Alors que l'armée chinoise mène depuis ce matin des exercices militaires dans plusieurs zones autour de l'île principale de Taïwan et dans les eaux des archipels de Kinmen et de Matsu, le vice-ministre de la Défense taïwanais Po Horng-Huei (柏鴻輝) a livré son analyse de l'objectif chinois.
Selon l'agence de presse d’Etat chinoise Xinhua, les manœuvres de l’Armée populaire de libération (APL) ont débuté ce matin à 7h45 et continueront jusqu'à demain inclus.
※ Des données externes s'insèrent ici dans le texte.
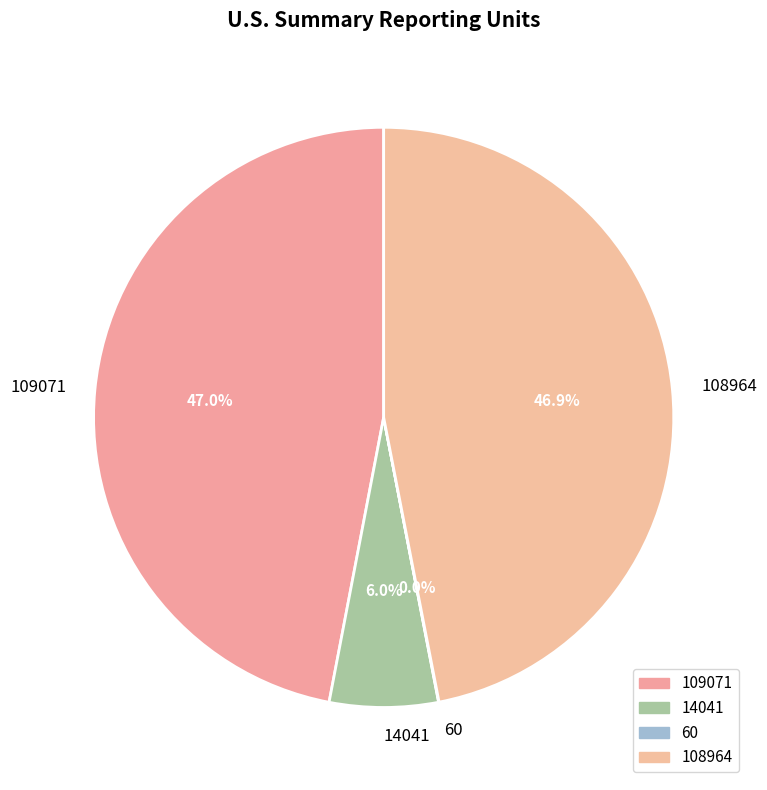

How much of the chart is everything except 108964?

53.1%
Il s'agit d'exercices conjoints entre l’armée de Terre, la Marine, l’armée de l'Air de l’APL et la Force des fusées sous le nom de code “Joint Sword-2024A”.
Po Horng-Huei a comparé les exercices en cours à ceux menés début août 2022 après la visite à Taïwan de la présidente de la Chambre des représentants américaine Nancy Pelosi, et a estimé que le but des exercices actuels était, pour la Chine, d'exprimer la souveraineté de Pékin sur la région.
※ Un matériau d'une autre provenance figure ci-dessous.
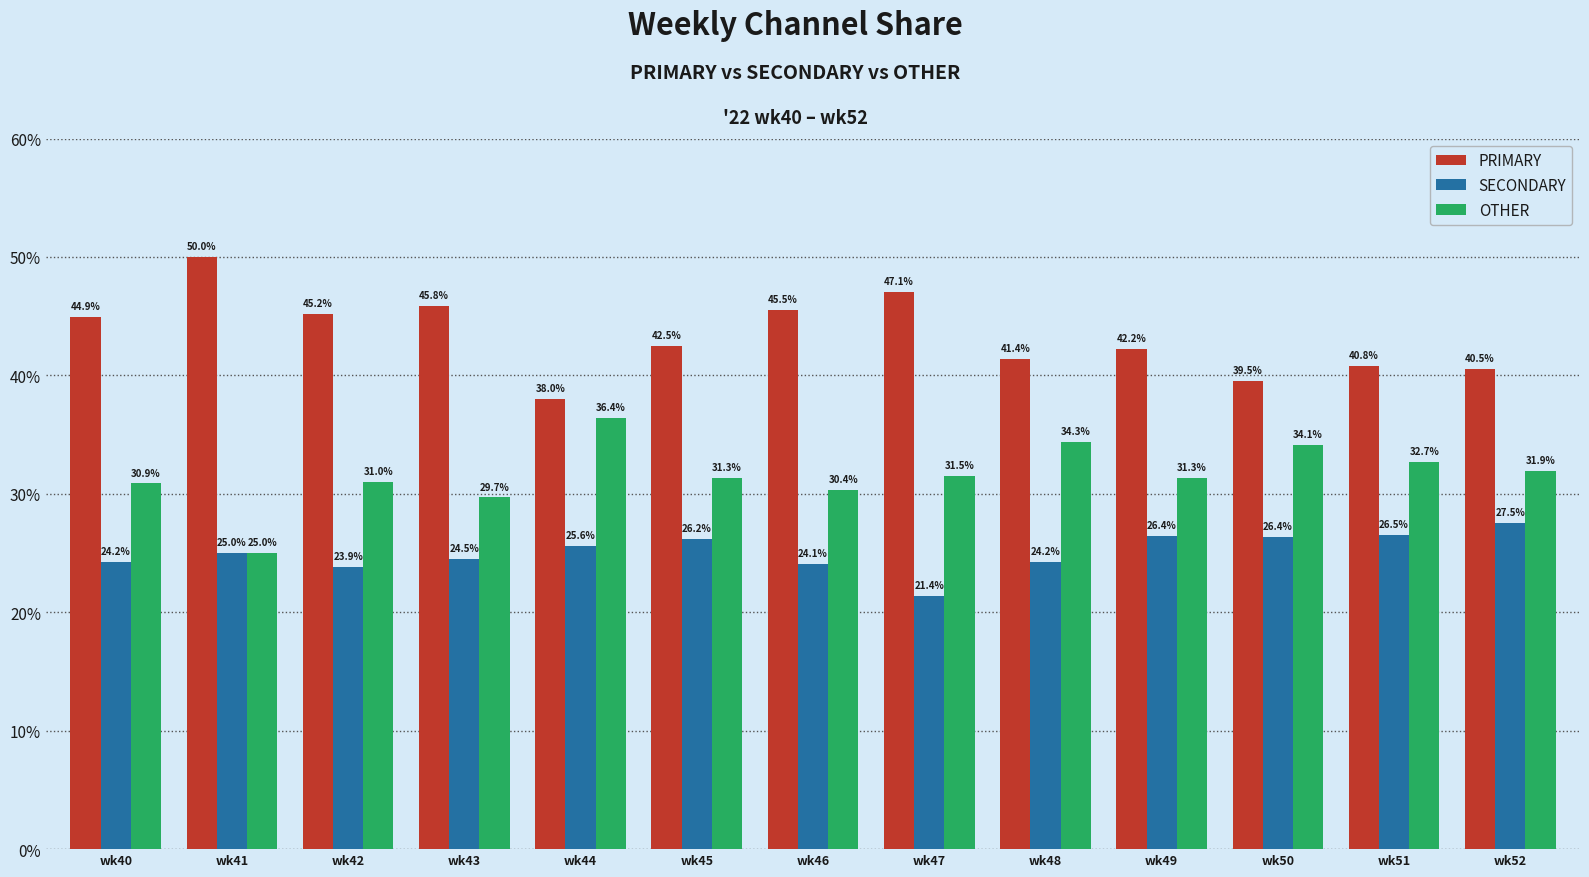

The SECONDARY series shows 8.7 at wk42. True or false?

False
Po Horng-Huei a fait cette estimation en se basant sur le fait qu'en 2022, l'Armée populaire de libération (APL) avait annoncé publiquement les différentes zones aériennes concernées par les exercices de manière précise, en indiquant des zones à navigation interdite, des zones à navigation restreinte, et des zones de tirs de missiles, ce qui n'a pas été fait pour l'opération “Joint Sword-2024A” en cours actuellement.
Le vice-ministre a affirmé que grâce aux services de renseignement qui dépendent du ministère de la Défense, les forces navales et aériennes ainsi que les garde-côtes avaient été préparés de façon adéquate afin de soutenir, si nécessaire, des raids maritimes et aériens visant à répondre à d'éventuels conflits de "zone grise".